> ACTION ITEM
The records below should be written out again, exactly.

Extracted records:
※

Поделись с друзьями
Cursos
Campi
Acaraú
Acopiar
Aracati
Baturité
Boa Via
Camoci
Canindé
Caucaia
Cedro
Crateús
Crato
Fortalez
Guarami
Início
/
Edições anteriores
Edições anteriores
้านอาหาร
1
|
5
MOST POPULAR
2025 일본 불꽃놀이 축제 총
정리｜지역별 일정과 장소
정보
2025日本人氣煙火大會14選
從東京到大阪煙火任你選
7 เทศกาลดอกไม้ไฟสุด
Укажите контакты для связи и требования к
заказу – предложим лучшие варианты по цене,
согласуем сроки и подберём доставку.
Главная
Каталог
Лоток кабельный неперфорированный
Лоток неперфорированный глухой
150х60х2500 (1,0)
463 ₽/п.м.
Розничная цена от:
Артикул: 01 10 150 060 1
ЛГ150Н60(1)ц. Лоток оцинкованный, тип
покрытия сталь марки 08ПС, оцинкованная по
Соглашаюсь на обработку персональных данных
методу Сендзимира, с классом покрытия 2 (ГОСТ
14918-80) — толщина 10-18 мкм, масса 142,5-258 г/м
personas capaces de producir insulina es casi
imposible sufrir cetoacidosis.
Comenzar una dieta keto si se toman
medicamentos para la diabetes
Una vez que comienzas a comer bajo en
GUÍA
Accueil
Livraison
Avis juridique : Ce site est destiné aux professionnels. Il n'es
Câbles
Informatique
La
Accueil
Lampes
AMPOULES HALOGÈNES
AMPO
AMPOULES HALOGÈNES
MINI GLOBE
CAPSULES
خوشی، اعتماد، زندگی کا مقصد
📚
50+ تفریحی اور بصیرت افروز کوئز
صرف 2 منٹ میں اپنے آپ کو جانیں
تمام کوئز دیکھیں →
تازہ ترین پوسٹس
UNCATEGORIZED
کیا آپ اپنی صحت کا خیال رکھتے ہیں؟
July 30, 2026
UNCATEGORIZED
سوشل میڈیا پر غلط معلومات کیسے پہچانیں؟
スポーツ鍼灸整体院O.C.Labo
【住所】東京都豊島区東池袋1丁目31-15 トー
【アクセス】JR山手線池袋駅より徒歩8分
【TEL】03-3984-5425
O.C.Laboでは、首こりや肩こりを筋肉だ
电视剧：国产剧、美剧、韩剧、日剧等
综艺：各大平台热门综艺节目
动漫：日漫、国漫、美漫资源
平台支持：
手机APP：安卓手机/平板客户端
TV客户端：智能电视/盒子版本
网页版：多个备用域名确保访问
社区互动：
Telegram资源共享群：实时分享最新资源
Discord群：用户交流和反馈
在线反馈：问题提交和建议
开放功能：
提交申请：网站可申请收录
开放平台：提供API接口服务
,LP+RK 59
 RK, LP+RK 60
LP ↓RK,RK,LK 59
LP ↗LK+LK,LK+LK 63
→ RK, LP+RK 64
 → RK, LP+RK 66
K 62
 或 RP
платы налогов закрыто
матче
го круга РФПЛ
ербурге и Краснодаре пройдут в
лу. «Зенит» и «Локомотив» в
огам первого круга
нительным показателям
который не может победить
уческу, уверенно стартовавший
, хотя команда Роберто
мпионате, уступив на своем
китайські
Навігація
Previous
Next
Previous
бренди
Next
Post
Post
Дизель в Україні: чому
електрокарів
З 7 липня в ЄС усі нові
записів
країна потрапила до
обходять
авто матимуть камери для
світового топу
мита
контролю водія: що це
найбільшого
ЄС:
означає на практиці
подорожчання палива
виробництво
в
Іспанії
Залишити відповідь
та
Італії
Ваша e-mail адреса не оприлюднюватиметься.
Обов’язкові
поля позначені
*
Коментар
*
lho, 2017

※

> TASK RESULT
Поделись с друзьями
Cursos
Campi
Acaraú
Acopiar
Aracati
Baturité
Boa Via
Camoci
Canindé
Caucaia
Cedro
Crateús
Crato
Fortalez
Guarami
Início
/
Edições anteriores
Edições anteriores
้านอาหาร
1
|
5
MOST POPULAR
2025 일본 불꽃놀이 축제 총
정리｜지역별 일정과 장소
정보
2025日本人氣煙火大會14選
從東京到大阪煙火任你選
7 เทศกาลดอกไม้ไฟสุด
Укажите контакты для связи и требования к
заказу – предложим лучшие варианты по цене,
согласуем сроки и подберём доставку.
Главная
Каталог
Лоток кабельный неперфорированный
Лоток неперфорированный глухой
150х60х2500 (1,0)
463 ₽/п.м.
Розничная цена от:
Артикул: 01 10 150 060 1
ЛГ150Н60(1)ц. Лоток оцинкованный, тип
покрытия сталь марки 08ПС, оцинкованная по
Соглашаюсь на обработку персональных данных
методу Сендзимира, с классом покрытия 2 (ГОСТ
14918-80) — толщина 10-18 мкм, масса 142,5-258 г/м
personas capaces de producir insulina es casi
imposible sufrir cetoacidosis.
Comenzar una dieta keto si se toman
medicamentos para la diabetes
Una vez que comienzas a comer bajo en
GUÍA
Accueil
Livraison
Avis juridique : Ce site est destiné aux professionnels. Il n'es
Câbles
Informatique
La
Accueil
Lampes
AMPOULES HALOGÈNES
AMPO
AMPOULES HALOGÈNES
MINI GLOBE
CAPSULES
خوشی، اعتماد، زندگی کا مقصد
📚
50+ تفریحی اور بصیرت افروز کوئز
صرف 2 منٹ میں اپنے آپ کو جانیں
تمام کوئز دیکھیں →
تازہ ترین پوسٹس
UNCATEGORIZED
کیا آپ اپنی صحت کا خیال رکھتے ہیں؟
July 30, 2026
UNCATEGORIZED
سوشل میڈیا پر غلط معلومات کیسے پہچانیں؟
スポーツ鍼灸整体院O.C.Labo
【住所】東京都豊島区東池袋1丁目31-15 トー
【アクセス】JR山手線池袋駅より徒歩8分
【TEL】03-3984-5425
O.C.Laboでは、首こりや肩こりを筋肉だ
电视剧：国产剧、美剧、韩剧、日剧等
综艺：各大平台热门综艺节目
动漫：日漫、国漫、美漫资源
平台支持：
手机APP：安卓手机/平板客户端
TV客户端：智能电视/盒子版本
网页版：多个备用域名确保访问
社区互动：
Telegram资源共享群：实时分享最新资源
Discord群：用户交流和反馈
在线反馈：问题提交和建议
开放功能：
提交申请：网站可申请收录
开放平台：提供API接口服务
,LP+RK 59
 RK, LP+RK 60
LP ↓RK,RK,LK 59
LP ↗LK+LK,LK+LK 63
→ RK, LP+RK 64
 → RK, LP+RK 66
K 62
 或 RP
платы налогов закрыто
матче
го круга РФПЛ
ербурге и Краснодаре пройдут в
лу. «Зенит» и «Локомотив» в
огам первого круга
нительным показателям
который не может победить
уческу, уверенно стартовавший
, хотя команда Роберто
мпионате, уступив на своем
китайські
Навігація
Previous
Next
Previous
бренди
Next
Post
Post
Дизель в Україні: чому
електрокарів
З 7 липня в ЄС усі нові
записів
країна потрапила до
обходять
авто матимуть камери для
світового топу
мита
контролю водія: що це
найбільшого
ЄС:
означає на практиці
подорожчання палива
виробництво
в
Іспанії
Залишити відповідь
та
Італії
Ваша e-mail адреса не оприлюднюватиметься.
Обов’язкові
поля позначені
*
Коментар
*
lho, 2017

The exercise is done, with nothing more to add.